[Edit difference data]
════

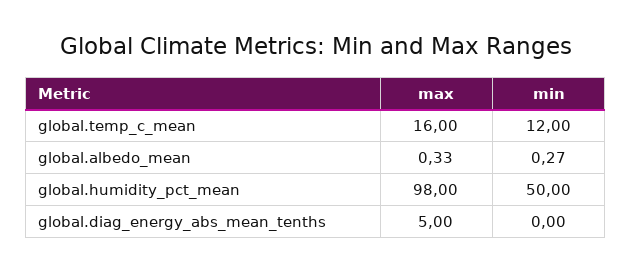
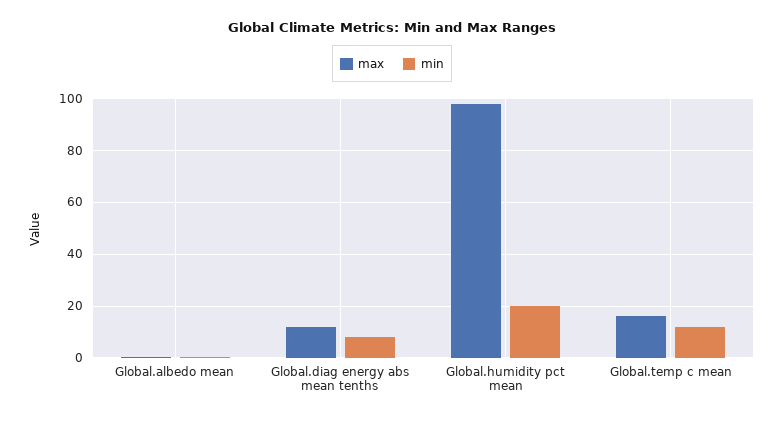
min, global.humidity_pct_mean: 50 -> 20
max, global.diag_energy_abs_mean_tenths: 5 -> 12.5
min, global.diag_energy_abs_mean_tenths: 0 -> 7.5

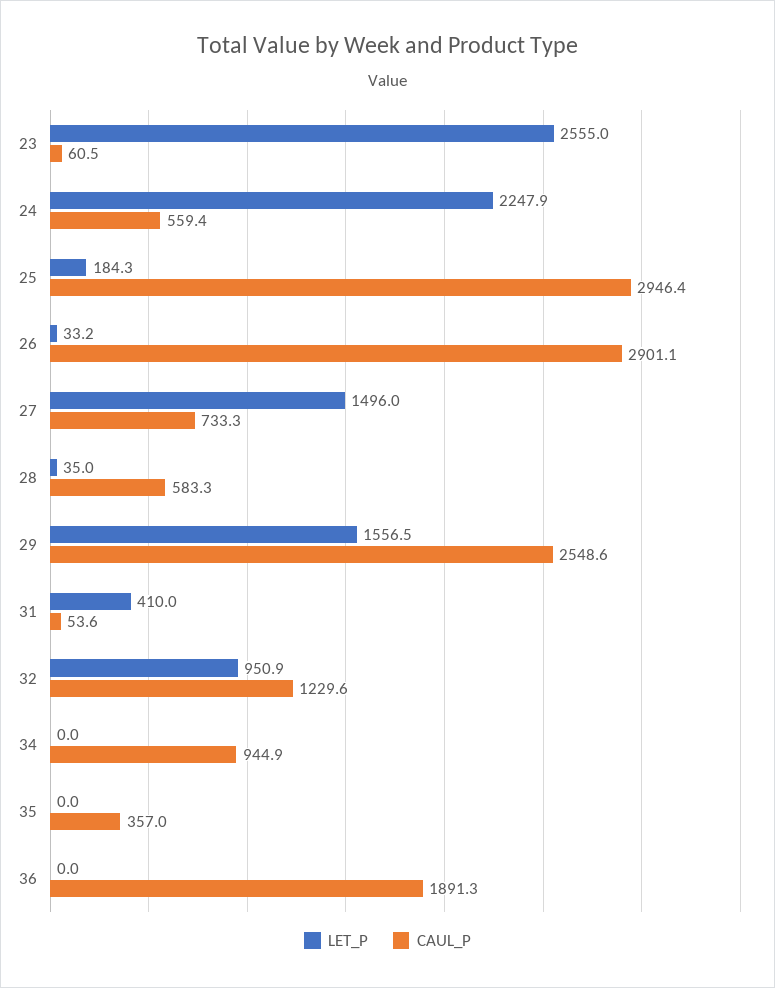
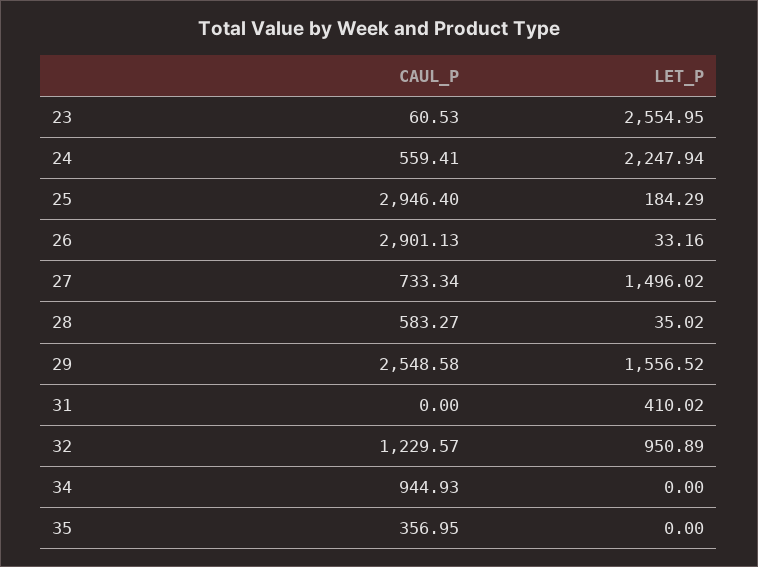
CAUL_P, 31: 53.6 -> 0
LET_P, 36: 0 -> none
CAUL_P, 36: 1891.3 -> none

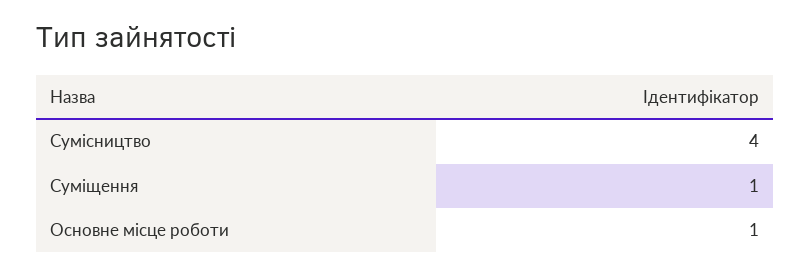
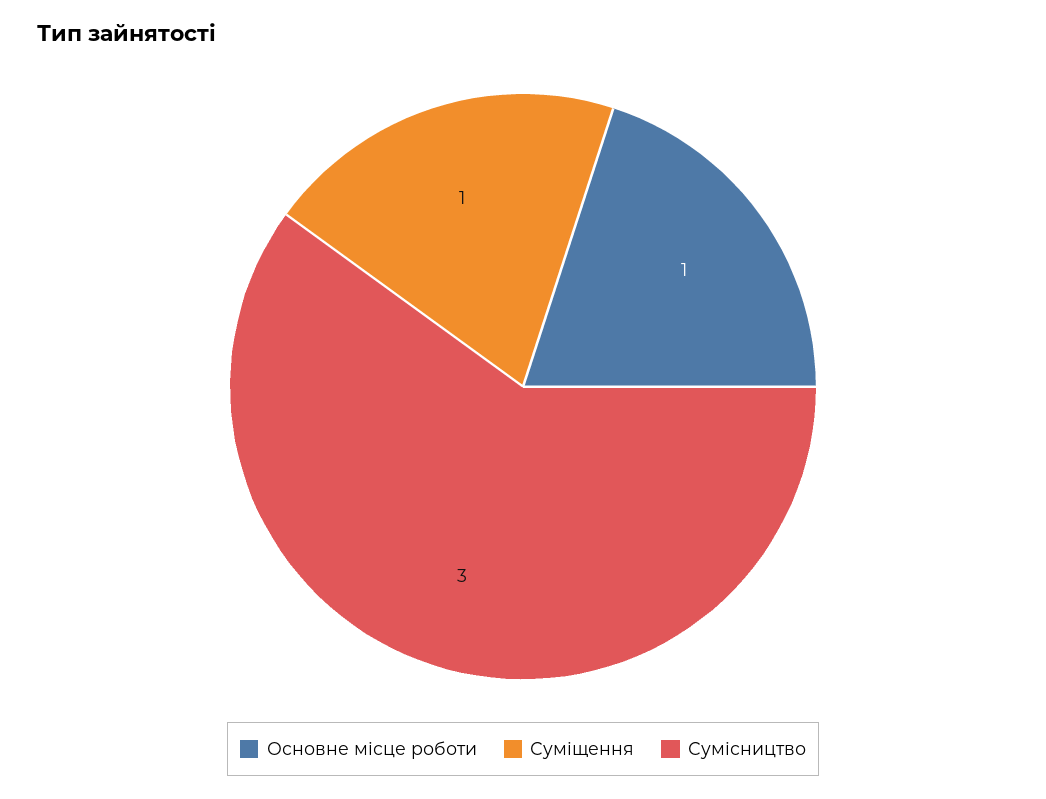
Сумісництво: 4 -> 3

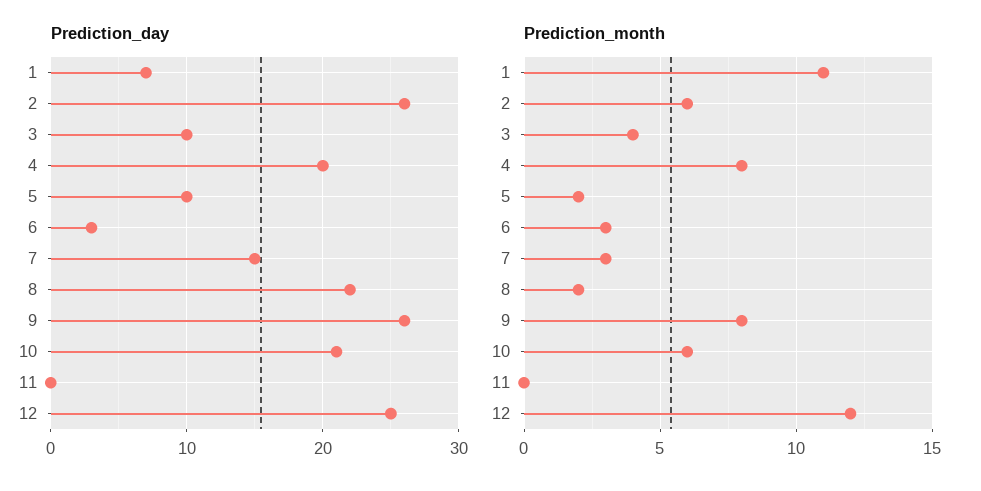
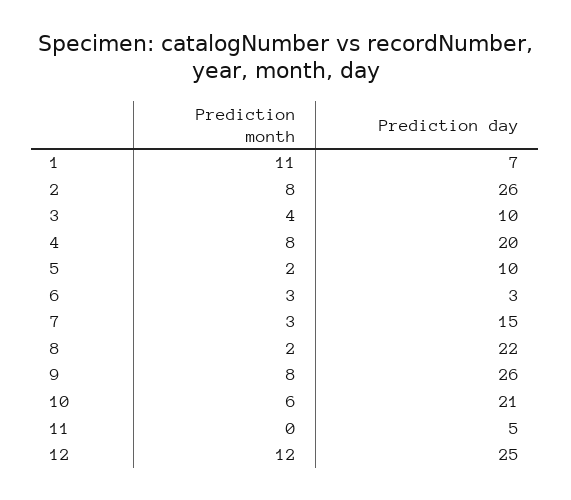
Prediction_day, 11: 0 -> 5
Prediction_month, 2: 6 -> 8

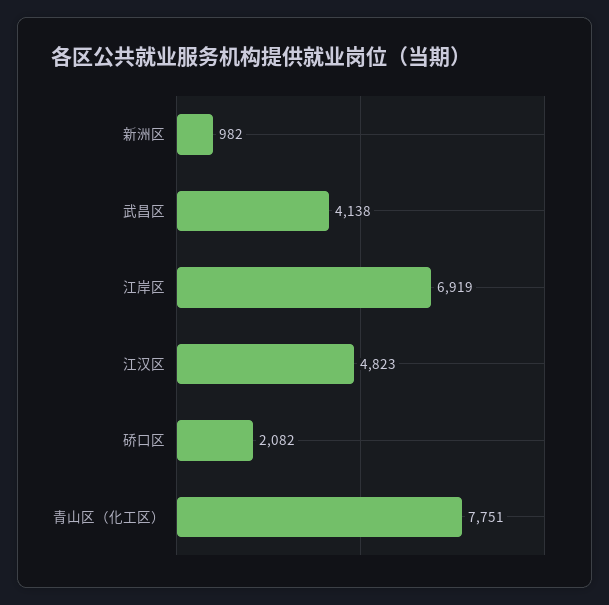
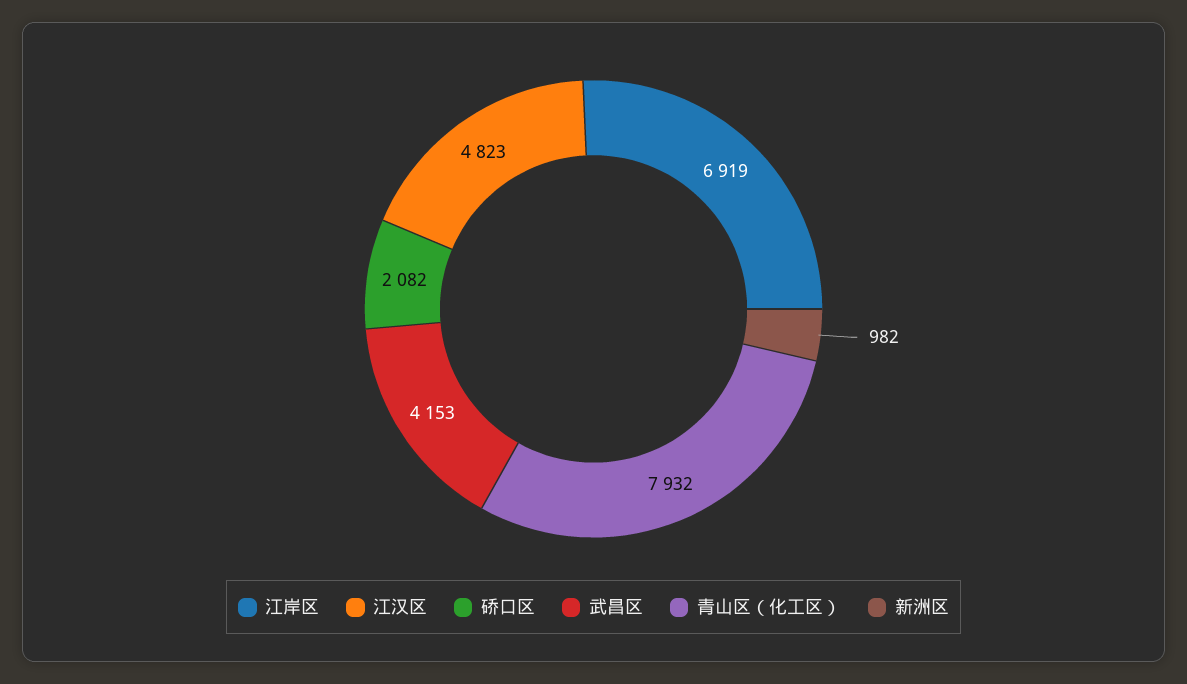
武昌区: 4138 -> 4153
青山区（化工区）: 7751 -> 7932

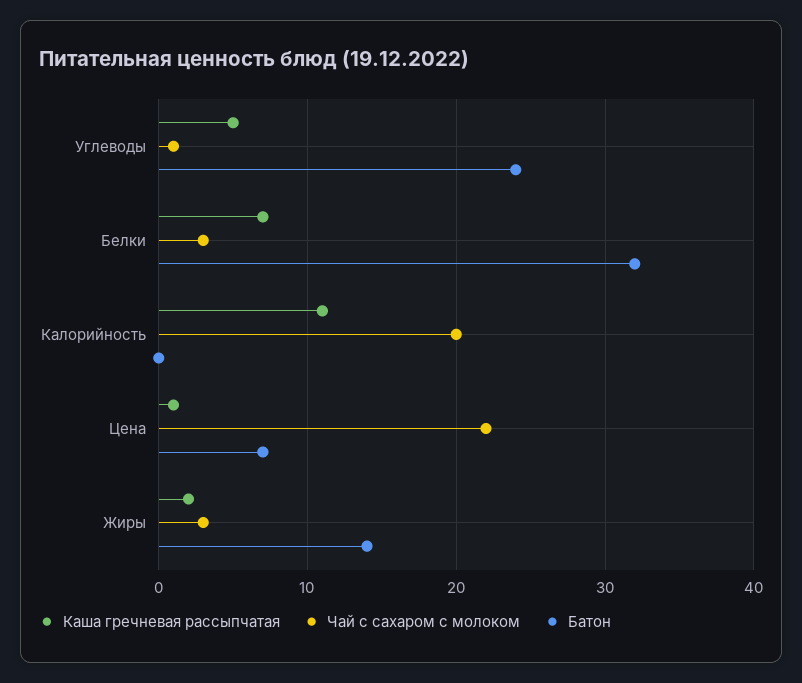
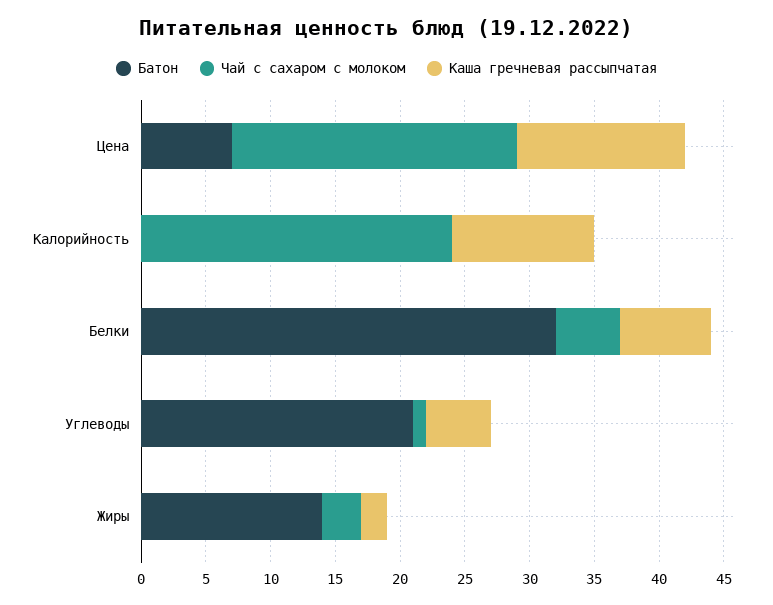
Батон, Углеводы: 24 -> 21
Чай с сахаром с молоком, Белки: 3 -> 5
Чай с сахаром с молоком, Калорийность: 20 -> 24
Каша гречневая рассыпчатая, Цена: 1 -> 13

════

(Exercise aim)
What should appear is an exact copy of the lines from the one with "Чай с сахаром с молоком, Калорийность: 20" through the end of the entries above, ends included, and no other text.

(Output for this task)
Чай с сахаром с молоком, Калорийность: 20 -> 24
Каша гречневая рассыпчатая, Цена: 1 -> 13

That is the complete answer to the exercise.